[[ RECORDS TO USE open ]]

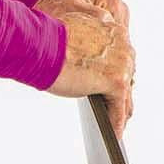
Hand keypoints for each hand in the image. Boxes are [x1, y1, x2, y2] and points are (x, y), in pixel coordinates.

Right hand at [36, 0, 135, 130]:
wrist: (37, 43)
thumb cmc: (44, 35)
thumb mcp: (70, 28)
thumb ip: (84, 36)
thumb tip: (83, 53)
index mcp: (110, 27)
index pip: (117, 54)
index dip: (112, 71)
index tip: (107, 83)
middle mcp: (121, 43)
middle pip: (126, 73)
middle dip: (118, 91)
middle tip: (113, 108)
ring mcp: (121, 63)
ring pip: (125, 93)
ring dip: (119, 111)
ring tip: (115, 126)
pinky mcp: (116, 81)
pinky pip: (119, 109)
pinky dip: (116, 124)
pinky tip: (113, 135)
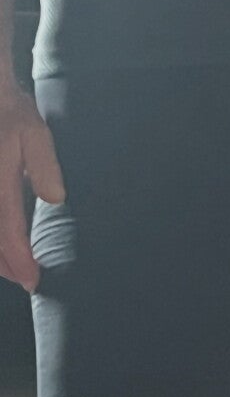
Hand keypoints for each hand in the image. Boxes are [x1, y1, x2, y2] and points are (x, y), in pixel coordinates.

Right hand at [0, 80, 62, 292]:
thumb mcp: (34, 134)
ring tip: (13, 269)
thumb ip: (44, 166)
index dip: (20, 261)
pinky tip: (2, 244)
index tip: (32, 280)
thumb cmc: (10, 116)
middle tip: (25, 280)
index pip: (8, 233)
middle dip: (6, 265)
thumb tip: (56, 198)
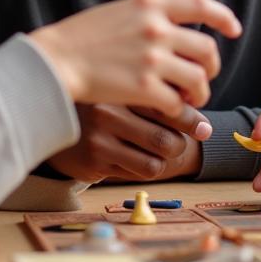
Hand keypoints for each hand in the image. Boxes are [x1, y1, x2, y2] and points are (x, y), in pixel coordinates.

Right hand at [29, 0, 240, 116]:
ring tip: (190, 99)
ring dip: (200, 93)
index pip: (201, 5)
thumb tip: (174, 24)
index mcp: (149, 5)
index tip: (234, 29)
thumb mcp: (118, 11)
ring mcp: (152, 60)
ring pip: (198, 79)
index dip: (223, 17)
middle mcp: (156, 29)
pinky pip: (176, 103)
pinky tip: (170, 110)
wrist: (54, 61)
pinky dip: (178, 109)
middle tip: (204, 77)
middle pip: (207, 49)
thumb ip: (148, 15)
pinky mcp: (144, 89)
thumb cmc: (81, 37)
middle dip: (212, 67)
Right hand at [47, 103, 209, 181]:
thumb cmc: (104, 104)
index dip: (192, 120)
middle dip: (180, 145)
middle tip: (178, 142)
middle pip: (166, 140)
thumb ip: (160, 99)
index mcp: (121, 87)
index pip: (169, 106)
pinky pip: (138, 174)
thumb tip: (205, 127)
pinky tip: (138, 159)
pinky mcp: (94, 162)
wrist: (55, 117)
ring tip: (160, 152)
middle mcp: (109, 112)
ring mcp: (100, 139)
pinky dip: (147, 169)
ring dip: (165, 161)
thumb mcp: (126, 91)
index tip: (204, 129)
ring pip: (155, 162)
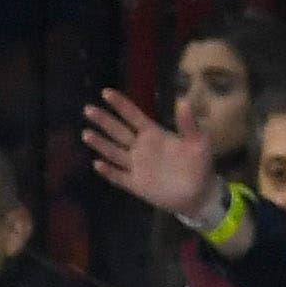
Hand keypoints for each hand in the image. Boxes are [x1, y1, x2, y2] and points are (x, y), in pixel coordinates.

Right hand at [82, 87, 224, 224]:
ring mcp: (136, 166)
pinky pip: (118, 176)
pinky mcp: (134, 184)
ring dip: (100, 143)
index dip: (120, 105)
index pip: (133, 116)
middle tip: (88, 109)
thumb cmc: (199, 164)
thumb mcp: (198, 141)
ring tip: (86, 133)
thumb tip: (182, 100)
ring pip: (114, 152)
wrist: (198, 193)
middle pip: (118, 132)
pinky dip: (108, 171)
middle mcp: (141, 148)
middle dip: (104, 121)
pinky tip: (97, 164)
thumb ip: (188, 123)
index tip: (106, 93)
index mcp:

[[ RECORDS TO USE closed ]]

TASK TO CARRY OUT:
The records above must be printed exactly; the pictures stay out.

EXERCISE SOLUTION:
Hand keypoints for each hand in the image. Boxes are [x1, y1, x2, y2] and points are (x, y), in pixel coordinates.

Right hand at [36, 0, 135, 130]:
wrist: (37, 43)
thumb cmc: (44, 35)
thumb mcp: (70, 28)
thumb ip: (84, 36)
thumb tip: (83, 53)
index mcp: (110, 27)
index pip: (117, 54)
index dip: (112, 71)
index tip: (107, 83)
middle mcp: (121, 43)
middle pip: (126, 73)
middle dip: (118, 91)
middle tip: (113, 108)
ring mcp: (121, 63)
ring pip: (125, 93)
ring dip: (119, 111)
ring tip: (115, 126)
pinky mcp: (116, 81)
pinky pip: (119, 109)
pinky dip: (116, 124)
pinky tip: (113, 135)
Hand keypoints for each hand in the image. Boxes are [x1, y1, x2, y2] and points are (x, y), in pixel coordinates.

Right hand at [0, 80, 62, 292]:
thumb mcp: (34, 134)
ring tip: (13, 269)
thumb ip: (44, 166)
index dip: (20, 261)
pinky tip: (2, 244)
index tip: (32, 280)
thumb cmc: (10, 116)
middle tip: (25, 280)
index pip: (8, 233)
middle dip: (6, 265)
thumb tip: (56, 198)
Hand keypoints for each hand in the image. Boxes are [x1, y1, x2, y2] and points are (x, y), in pixel coordinates.

Right hand at [29, 0, 240, 116]:
ring tip: (190, 99)
ring dip: (200, 93)
index pip: (201, 5)
thumb tip: (174, 24)
index mcp: (149, 5)
index tip: (234, 29)
thumb mcp: (118, 11)
ring mcp: (152, 60)
ring pip: (198, 79)
index dip: (223, 17)
middle mcp: (156, 29)
pinky pip: (176, 103)
pinky tip: (170, 110)
wrist: (54, 61)
pinky dip: (178, 109)
middle tip: (204, 77)
middle pip: (207, 49)
thumb ip: (148, 15)
pinky mcp: (144, 89)
thumb cmc: (81, 37)
middle dip: (212, 67)
Right hand at [47, 103, 209, 181]:
thumb cmc: (104, 104)
index dip: (192, 120)
middle dip: (180, 145)
middle tip: (178, 142)
middle pip: (166, 140)
thumb ip: (160, 99)
index mcp: (121, 87)
index pip: (169, 106)
pinky pip: (138, 174)
thumb tip: (205, 127)
pinky tip: (138, 159)
pinky mcp: (94, 162)
wrist: (55, 117)
ring tip: (160, 152)
middle mcp: (109, 112)
ring mcp: (100, 139)
pinky dip: (147, 169)
ring dip: (165, 161)
thumb mcp: (126, 91)
index tip: (204, 129)
ring pip: (155, 162)
Hand keypoints for each hand in the image. Boxes are [x1, y1, x2, y2] and points are (x, y), in pixel coordinates.

Right hand at [82, 87, 224, 224]:
ring mcp: (136, 166)
pinky pip: (118, 176)
pinky mcp: (134, 184)
ring dip: (100, 143)
index dip: (120, 105)
index pip: (133, 116)
middle tip: (88, 109)
thumb cmc: (199, 164)
thumb mcp: (198, 141)
ring tip: (86, 133)
thumb tip: (182, 100)
ring pip: (114, 152)
wrist: (198, 193)
middle pip: (118, 132)
pinky dip: (108, 171)
middle mcp: (141, 148)
middle dip: (104, 121)
pinky tip: (97, 164)
thumb ip: (188, 123)
index tip: (106, 93)
index mcp:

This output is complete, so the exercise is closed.